(EXERCISE MATERIAL)
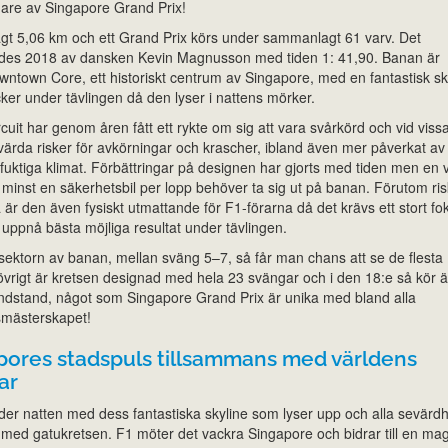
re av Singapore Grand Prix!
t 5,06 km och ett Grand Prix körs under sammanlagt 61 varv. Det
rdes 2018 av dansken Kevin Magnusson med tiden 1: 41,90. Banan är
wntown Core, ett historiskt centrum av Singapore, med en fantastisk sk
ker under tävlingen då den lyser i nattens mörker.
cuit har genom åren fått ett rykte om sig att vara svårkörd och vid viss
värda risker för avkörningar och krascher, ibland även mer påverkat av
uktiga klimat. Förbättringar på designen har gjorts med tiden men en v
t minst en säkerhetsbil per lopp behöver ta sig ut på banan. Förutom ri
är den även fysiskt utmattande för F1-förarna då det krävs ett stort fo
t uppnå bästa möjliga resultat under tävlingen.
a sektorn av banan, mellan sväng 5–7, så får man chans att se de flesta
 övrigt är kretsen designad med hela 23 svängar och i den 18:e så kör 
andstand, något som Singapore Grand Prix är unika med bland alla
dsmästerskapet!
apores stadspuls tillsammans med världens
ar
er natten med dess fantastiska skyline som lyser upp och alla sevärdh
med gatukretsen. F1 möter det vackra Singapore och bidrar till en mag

* * *

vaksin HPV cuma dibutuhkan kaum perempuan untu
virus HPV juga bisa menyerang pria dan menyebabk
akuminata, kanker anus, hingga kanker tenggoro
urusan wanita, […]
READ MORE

--

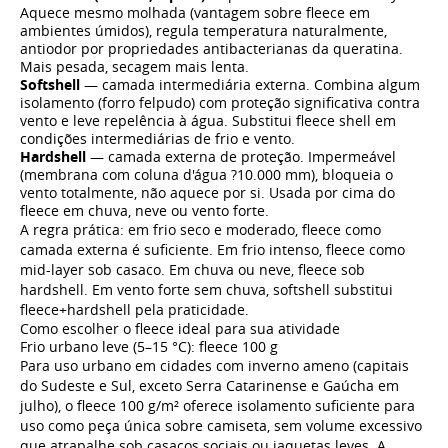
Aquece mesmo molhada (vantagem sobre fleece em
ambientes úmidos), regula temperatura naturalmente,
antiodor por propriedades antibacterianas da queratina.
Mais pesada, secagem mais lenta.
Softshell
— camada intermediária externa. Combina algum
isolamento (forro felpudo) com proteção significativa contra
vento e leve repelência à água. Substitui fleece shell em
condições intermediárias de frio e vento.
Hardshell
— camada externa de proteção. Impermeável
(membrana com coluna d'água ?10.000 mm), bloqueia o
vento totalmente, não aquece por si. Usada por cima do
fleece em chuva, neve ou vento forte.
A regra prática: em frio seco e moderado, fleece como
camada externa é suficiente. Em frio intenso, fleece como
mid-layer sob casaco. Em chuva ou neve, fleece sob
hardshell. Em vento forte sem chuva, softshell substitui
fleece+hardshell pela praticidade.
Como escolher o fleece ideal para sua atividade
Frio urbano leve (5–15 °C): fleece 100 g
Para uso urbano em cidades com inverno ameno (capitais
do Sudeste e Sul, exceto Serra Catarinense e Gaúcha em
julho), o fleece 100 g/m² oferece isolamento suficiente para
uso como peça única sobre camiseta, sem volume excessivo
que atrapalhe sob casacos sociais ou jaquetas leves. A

(WHAT IS REQUIRED) Retype exactly the lines above, from the one with "vento totalmente, não" through the one with "mid-layer sob casaco.", inclusive.

(SOLUTION FOR THIS PROBLEM)
vento totalmente, não aquece por si. Usada por cima do
fleece em chuva, neve ou vento forte.
A regra prática: em frio seco e moderado, fleece como
camada externa é suficiente. Em frio intenso, fleece como
mid-layer sob casaco. Em chuva ou neve, fleece sob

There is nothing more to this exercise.